To maintain register file coherence, some logic is used to synchronize the production of register values by predecessor tasks with the consumption of these values in successor tasks. For each task, a create mask keeps track of values that the task might produce. At compile time, the create mask of task A is set if task A might write to some register. At run time, the processing unit determines when the register will no longer receive a value then releases the register and forwards its value to other units.

An Address Resolution Buffer (ARB) is used to store speculative updates of the data cache and also to detect violations of memory dependencies and initiate correction of violations when necessary.

### 5 Data Speculation Support for a Chip Multiprocessor (Hammond, Willey, Olukotun)

This paper discusses the implementation of support for thread level speculation on the Hydra chip multiprocessor. With both software and hardware mechanisms, Hydra uses data speculation to partition programs into threads that can execute in parallel without regard for data dependencies.

There are 2 main differences between the Hydra architecture and the Multiscalar architecture. First, Hydra does not speculate where threads are (i.e. control dependencies) whereas Multiscalar does. Multiscalar allows loop level data dependencies to flow through its multiple register sets whereas Hydra forces register updates to go through memory.
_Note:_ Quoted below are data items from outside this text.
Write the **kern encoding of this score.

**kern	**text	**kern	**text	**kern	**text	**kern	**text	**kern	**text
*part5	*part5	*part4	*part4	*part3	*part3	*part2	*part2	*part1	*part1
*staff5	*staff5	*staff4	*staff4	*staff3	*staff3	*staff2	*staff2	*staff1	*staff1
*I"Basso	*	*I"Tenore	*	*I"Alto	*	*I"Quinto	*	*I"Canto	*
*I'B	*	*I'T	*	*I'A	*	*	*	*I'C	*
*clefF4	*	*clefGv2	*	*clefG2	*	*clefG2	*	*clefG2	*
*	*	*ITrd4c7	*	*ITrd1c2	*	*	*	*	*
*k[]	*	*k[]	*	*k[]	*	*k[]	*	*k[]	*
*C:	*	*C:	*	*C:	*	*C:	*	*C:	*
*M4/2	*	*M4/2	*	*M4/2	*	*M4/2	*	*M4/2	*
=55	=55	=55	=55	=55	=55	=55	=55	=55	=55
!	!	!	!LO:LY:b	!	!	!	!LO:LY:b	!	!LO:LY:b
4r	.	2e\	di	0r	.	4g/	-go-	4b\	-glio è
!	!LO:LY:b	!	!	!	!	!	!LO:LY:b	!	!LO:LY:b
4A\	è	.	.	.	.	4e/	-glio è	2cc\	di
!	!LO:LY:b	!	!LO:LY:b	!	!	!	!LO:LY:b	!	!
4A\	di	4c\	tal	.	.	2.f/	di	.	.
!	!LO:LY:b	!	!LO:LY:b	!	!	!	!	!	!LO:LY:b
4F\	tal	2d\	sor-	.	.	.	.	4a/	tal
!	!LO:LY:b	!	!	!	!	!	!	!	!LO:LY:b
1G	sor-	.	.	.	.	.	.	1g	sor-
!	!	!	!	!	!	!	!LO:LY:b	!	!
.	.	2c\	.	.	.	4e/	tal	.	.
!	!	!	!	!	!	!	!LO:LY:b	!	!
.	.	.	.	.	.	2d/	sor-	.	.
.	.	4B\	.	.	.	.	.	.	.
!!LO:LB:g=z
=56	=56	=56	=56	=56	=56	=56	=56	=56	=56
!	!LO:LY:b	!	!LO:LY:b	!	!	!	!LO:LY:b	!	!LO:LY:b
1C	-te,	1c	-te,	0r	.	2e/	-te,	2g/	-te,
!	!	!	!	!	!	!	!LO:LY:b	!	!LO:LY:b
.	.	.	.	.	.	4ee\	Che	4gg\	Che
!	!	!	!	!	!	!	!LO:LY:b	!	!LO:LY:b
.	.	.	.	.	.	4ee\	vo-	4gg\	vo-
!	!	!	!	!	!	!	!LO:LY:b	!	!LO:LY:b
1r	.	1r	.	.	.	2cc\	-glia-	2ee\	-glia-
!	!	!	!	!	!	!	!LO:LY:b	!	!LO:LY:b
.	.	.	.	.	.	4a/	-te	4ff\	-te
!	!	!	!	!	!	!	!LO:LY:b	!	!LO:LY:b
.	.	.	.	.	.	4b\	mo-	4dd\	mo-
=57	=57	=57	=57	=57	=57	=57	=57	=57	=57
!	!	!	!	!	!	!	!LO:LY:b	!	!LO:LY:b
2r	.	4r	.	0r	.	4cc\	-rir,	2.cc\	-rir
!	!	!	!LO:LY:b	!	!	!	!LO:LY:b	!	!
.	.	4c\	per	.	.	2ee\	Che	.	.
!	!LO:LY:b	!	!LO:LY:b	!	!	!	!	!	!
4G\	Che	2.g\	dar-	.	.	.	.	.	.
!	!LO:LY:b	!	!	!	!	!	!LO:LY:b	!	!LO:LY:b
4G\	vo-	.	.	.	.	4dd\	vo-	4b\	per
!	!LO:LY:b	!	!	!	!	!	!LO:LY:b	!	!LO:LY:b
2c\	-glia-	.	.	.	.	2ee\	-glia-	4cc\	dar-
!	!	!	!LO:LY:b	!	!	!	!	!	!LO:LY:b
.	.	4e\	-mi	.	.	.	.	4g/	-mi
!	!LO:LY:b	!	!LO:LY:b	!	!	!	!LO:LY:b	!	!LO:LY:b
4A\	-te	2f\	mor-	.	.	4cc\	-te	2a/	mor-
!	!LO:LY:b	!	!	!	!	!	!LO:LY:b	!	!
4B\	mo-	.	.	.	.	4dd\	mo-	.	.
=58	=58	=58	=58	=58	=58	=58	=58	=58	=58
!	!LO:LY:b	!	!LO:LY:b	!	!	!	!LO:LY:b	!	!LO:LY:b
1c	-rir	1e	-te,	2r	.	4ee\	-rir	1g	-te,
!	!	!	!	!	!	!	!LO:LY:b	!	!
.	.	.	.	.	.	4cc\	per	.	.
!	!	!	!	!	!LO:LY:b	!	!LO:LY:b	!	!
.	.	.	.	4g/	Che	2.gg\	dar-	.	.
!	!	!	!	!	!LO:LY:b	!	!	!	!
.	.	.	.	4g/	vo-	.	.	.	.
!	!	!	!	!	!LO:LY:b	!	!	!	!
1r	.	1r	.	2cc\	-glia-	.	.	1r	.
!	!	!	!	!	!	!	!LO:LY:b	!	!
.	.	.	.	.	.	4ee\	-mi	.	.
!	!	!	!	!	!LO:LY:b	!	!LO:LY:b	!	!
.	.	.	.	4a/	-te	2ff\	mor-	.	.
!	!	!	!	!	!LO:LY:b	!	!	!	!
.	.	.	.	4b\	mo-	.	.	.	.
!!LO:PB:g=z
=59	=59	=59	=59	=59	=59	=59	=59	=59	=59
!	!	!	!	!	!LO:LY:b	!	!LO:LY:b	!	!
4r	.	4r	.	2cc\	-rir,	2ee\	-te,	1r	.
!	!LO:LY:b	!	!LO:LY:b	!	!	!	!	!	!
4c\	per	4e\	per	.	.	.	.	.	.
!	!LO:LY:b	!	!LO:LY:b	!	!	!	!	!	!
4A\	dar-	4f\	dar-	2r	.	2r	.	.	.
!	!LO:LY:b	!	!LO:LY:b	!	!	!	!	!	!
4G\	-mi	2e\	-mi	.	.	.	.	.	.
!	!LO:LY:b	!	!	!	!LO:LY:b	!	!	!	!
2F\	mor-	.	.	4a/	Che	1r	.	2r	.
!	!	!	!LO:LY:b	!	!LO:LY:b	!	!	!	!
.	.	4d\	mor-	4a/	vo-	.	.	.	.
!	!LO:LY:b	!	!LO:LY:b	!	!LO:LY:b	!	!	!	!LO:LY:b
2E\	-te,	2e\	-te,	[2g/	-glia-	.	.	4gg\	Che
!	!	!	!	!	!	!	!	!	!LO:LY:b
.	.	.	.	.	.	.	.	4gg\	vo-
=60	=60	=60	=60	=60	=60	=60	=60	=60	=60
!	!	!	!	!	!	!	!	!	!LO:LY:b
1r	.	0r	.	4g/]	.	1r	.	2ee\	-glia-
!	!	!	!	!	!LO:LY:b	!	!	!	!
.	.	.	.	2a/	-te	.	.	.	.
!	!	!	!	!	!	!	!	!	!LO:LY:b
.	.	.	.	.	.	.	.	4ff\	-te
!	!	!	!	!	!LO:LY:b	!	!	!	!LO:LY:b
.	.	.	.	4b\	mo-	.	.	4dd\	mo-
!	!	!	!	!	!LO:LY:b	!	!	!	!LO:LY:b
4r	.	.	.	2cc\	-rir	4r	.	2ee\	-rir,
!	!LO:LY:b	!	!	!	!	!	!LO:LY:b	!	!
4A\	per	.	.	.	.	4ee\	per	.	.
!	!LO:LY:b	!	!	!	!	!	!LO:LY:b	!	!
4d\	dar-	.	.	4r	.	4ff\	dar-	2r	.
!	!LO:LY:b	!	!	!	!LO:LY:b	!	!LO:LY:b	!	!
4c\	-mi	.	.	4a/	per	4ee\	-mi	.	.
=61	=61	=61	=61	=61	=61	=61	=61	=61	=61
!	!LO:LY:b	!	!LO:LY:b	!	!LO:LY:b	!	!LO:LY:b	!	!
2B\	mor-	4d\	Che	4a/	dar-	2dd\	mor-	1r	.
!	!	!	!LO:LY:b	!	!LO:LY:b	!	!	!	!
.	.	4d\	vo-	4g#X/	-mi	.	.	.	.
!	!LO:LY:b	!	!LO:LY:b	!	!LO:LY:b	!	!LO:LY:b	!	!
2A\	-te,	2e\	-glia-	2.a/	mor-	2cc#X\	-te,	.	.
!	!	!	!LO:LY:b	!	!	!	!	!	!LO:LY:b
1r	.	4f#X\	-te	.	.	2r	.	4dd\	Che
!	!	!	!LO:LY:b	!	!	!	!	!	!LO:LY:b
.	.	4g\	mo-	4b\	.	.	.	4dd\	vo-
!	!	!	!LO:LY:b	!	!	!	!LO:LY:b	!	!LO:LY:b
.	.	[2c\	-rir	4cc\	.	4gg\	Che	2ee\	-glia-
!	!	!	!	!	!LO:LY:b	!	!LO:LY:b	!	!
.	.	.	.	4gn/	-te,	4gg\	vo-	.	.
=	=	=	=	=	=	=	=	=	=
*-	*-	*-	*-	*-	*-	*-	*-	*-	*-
This is because there is no processor-to-processor communication in the chip multiprocessor.

The speculative mechanism works as follows. Speculation is done on either the thread level or the loop level. In thread level speculation, a processor starts executing a thread. When a subroutine thread is encountered, the first processor continues executing the subroutine thread while the next processor speculatively executes the code after the subroutine thread in parallel. In loop level speculation, subsequent iterations of a loop are executed in parallel by the 4 processors. If a speculation violation is detected, the erroneous thread/iteration and all subsequent threads/iterations are killed. This is necessary because the error may have carried through to later threads/iterations.

When a subroutine fork or loop is encountered, a Register Passing Buffer (RPB) for the thread or iteration must be allocated from the free buffer list. The RPB resides in memory and is necessary to temporarily hold a processor's registers to facilitate processorto-processor communication during register passing. (The on-chip read and write buses are used for processor-memory traffic only. There are no direct interconnections between the processors.)

Each primary data cache line tag includes read and written bits that are used to detect data dependency violations.

- The read bit for a word in the cache line is set when this processor (the processor associated with this L1 cache) reads from the word. If there is a write to the line containing this word by a less speculative processor (detected on write bus), then a RAW violation has occurred.
- The written bit for a word is set when this processor writes to that word. Subsequent reads from this word by this processor will not set the read bit because this word was generated by this processor. This prevents unnecessary violations.

The main barrier to performance of this architecture is the very high overhead of processor-to-processor communication via memory. Also, the software exceptions used to implement speculative control and the backups due to speculative violations incur the same high overheads. As a result, the performance improvement from data speculation is diminished by the memory penalty.